▶ YOUR ASSIGNMENT
Start to finish, repeat the records exactly.

Start of AVAILABLE DATA

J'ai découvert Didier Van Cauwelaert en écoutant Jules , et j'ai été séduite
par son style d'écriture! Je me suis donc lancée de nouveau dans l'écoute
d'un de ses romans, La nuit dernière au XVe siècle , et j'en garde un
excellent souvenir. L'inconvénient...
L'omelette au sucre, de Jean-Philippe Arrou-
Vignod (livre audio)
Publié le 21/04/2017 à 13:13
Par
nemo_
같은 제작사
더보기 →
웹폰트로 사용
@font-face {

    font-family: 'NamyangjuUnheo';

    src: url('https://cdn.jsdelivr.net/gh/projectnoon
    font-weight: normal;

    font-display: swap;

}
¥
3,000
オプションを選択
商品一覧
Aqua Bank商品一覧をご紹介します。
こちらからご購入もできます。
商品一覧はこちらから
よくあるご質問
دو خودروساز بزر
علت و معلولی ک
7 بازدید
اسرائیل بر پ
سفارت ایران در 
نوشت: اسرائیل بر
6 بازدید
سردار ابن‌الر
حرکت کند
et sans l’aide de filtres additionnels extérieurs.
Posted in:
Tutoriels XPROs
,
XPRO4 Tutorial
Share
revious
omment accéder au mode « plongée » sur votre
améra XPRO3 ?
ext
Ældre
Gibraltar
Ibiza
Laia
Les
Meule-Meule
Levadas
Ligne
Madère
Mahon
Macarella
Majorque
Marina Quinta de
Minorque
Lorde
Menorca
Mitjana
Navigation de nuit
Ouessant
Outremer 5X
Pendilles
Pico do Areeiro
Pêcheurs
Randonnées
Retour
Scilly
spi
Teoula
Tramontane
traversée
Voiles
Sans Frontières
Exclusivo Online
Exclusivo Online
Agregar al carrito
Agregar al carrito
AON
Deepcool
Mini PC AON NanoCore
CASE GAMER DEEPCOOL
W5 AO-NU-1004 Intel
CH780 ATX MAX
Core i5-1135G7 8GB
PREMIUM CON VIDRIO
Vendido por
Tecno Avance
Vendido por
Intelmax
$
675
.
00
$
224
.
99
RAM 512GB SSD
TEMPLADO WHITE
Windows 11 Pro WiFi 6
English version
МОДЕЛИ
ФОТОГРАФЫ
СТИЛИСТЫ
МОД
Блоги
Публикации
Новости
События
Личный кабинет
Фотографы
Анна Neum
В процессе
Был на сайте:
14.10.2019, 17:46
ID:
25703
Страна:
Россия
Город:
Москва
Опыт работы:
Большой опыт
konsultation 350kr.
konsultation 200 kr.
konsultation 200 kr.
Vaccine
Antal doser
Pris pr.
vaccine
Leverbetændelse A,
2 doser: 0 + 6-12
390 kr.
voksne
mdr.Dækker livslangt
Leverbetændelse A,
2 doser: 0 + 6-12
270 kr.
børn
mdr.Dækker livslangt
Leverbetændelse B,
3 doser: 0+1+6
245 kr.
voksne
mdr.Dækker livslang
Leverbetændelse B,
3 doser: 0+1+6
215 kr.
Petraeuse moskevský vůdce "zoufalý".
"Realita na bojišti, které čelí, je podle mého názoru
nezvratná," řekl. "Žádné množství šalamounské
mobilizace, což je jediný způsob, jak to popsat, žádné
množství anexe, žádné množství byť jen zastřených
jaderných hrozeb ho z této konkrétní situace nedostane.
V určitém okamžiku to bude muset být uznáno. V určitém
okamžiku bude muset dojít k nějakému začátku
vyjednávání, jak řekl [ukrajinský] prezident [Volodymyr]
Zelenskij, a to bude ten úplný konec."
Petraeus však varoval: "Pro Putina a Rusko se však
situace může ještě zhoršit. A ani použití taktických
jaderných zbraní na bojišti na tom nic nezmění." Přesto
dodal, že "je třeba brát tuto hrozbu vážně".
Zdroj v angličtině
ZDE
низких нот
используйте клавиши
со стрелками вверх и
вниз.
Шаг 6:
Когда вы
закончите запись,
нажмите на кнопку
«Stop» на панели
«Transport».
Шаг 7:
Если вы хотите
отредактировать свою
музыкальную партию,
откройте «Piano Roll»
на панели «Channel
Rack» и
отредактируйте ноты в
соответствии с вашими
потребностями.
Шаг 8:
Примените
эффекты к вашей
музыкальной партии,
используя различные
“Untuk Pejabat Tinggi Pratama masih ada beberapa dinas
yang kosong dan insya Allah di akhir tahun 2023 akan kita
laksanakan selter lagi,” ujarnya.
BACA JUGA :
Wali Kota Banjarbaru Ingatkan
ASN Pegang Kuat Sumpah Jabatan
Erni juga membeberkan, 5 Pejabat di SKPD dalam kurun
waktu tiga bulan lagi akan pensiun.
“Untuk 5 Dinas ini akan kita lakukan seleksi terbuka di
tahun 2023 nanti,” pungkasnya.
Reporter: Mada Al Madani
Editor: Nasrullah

End of AVAILABLE DATA

▶ EXERCISE ANSWER
J'ai découvert Didier Van Cauwelaert en écoutant Jules , et j'ai été séduite
par son style d'écriture! Je me suis donc lancée de nouveau dans l'écoute
d'un de ses romans, La nuit dernière au XVe siècle , et j'en garde un
excellent souvenir. L'inconvénient...
L'omelette au sucre, de Jean-Philippe Arrou-
Vignod (livre audio)
Publié le 21/04/2017 à 13:13
Par
nemo_
같은 제작사
더보기 →
웹폰트로 사용
@font-face {

    font-family: 'NamyangjuUnheo';

    src: url('https://cdn.jsdelivr.net/gh/projectnoon
    font-weight: normal;

    font-display: swap;

}
¥
3,000
オプションを選択
商品一覧
Aqua Bank商品一覧をご紹介します。
こちらからご購入もできます。
商品一覧はこちらから
よくあるご質問
دو خودروساز بزر
علت و معلولی ک
7 بازدید
اسرائیل بر پ
سفارت ایران در 
نوشت: اسرائیل بر
6 بازدید
سردار ابن‌الر
حرکت کند
et sans l’aide de filtres additionnels extérieurs.
Posted in:
Tutoriels XPROs
,
XPRO4 Tutorial
Share
revious
omment accéder au mode « plongée » sur votre
améra XPRO3 ?
ext
Ældre
Gibraltar
Ibiza
Laia
Les
Meule-Meule
Levadas
Ligne
Madère
Mahon
Macarella
Majorque
Marina Quinta de
Minorque
Lorde
Menorca
Mitjana
Navigation de nuit
Ouessant
Outremer 5X
Pendilles
Pico do Areeiro
Pêcheurs
Randonnées
Retour
Scilly
spi
Teoula
Tramontane
traversée
Voiles
Sans Frontières
Exclusivo Online
Exclusivo Online
Agregar al carrito
Agregar al carrito
AON
Deepcool
Mini PC AON NanoCore
CASE GAMER DEEPCOOL
W5 AO-NU-1004 Intel
CH780 ATX MAX
Core i5-1135G7 8GB
PREMIUM CON VIDRIO
Vendido por
Tecno Avance
Vendido por
Intelmax
$
675
.
00
$
224
.
99
RAM 512GB SSD
TEMPLADO WHITE
Windows 11 Pro WiFi 6
English version
МОДЕЛИ
ФОТОГРАФЫ
СТИЛИСТЫ
МОД
Блоги
Публикации
Новости
События
Личный кабинет
Фотографы
Анна Neum
В процессе
Был на сайте:
14.10.2019, 17:46
ID:
25703
Страна:
Россия
Город:
Москва
Опыт работы:
Большой опыт
konsultation 350kr.
konsultation 200 kr.
konsultation 200 kr.
Vaccine
Antal doser
Pris pr.
vaccine
Leverbetændelse A,
2 doser: 0 + 6-12
390 kr.
voksne
mdr.Dækker livslangt
Leverbetændelse A,
2 doser: 0 + 6-12
270 kr.
børn
mdr.Dækker livslangt
Leverbetændelse B,
3 doser: 0+1+6
245 kr.
voksne
mdr.Dækker livslang
Leverbetændelse B,
3 doser: 0+1+6
215 kr.
Petraeuse moskevský vůdce "zoufalý".
"Realita na bojišti, které čelí, je podle mého názoru
nezvratná," řekl. "Žádné množství šalamounské
mobilizace, což je jediný způsob, jak to popsat, žádné
množství anexe, žádné množství byť jen zastřených
jaderných hrozeb ho z této konkrétní situace nedostane.
V určitém okamžiku to bude muset být uznáno. V určitém
okamžiku bude muset dojít k nějakému začátku
vyjednávání, jak řekl [ukrajinský] prezident [Volodymyr]
Zelenskij, a to bude ten úplný konec."
Petraeus však varoval: "Pro Putina a Rusko se však
situace může ještě zhoršit. A ani použití taktických
jaderných zbraní na bojišti na tom nic nezmění." Přesto
dodal, že "je třeba brát tuto hrozbu vážně".
Zdroj v angličtině
ZDE
низких нот
используйте клавиши
со стрелками вверх и
вниз.
Шаг 6:
Когда вы
закончите запись,
нажмите на кнопку
«Stop» на панели
«Transport».
Шаг 7:
Если вы хотите
отредактировать свою
музыкальную партию,
откройте «Piano Roll»
на панели «Channel
Rack» и
отредактируйте ноты в
соответствии с вашими
потребностями.
Шаг 8:
Примените
эффекты к вашей
музыкальной партии,
используя различные
“Untuk Pejabat Tinggi Pratama masih ada beberapa dinas
yang kosong dan insya Allah di akhir tahun 2023 akan kita
laksanakan selter lagi,” ujarnya.
BACA JUGA :
Wali Kota Banjarbaru Ingatkan
ASN Pegang Kuat Sumpah Jabatan
Erni juga membeberkan, 5 Pejabat di SKPD dalam kurun
waktu tiga bulan lagi akan pensiun.
“Untuk 5 Dinas ini akan kita lakukan seleksi terbuka di
tahun 2023 nanti,” pungkasnya.
Reporter: Mada Al Madani
Editor: Nasrullah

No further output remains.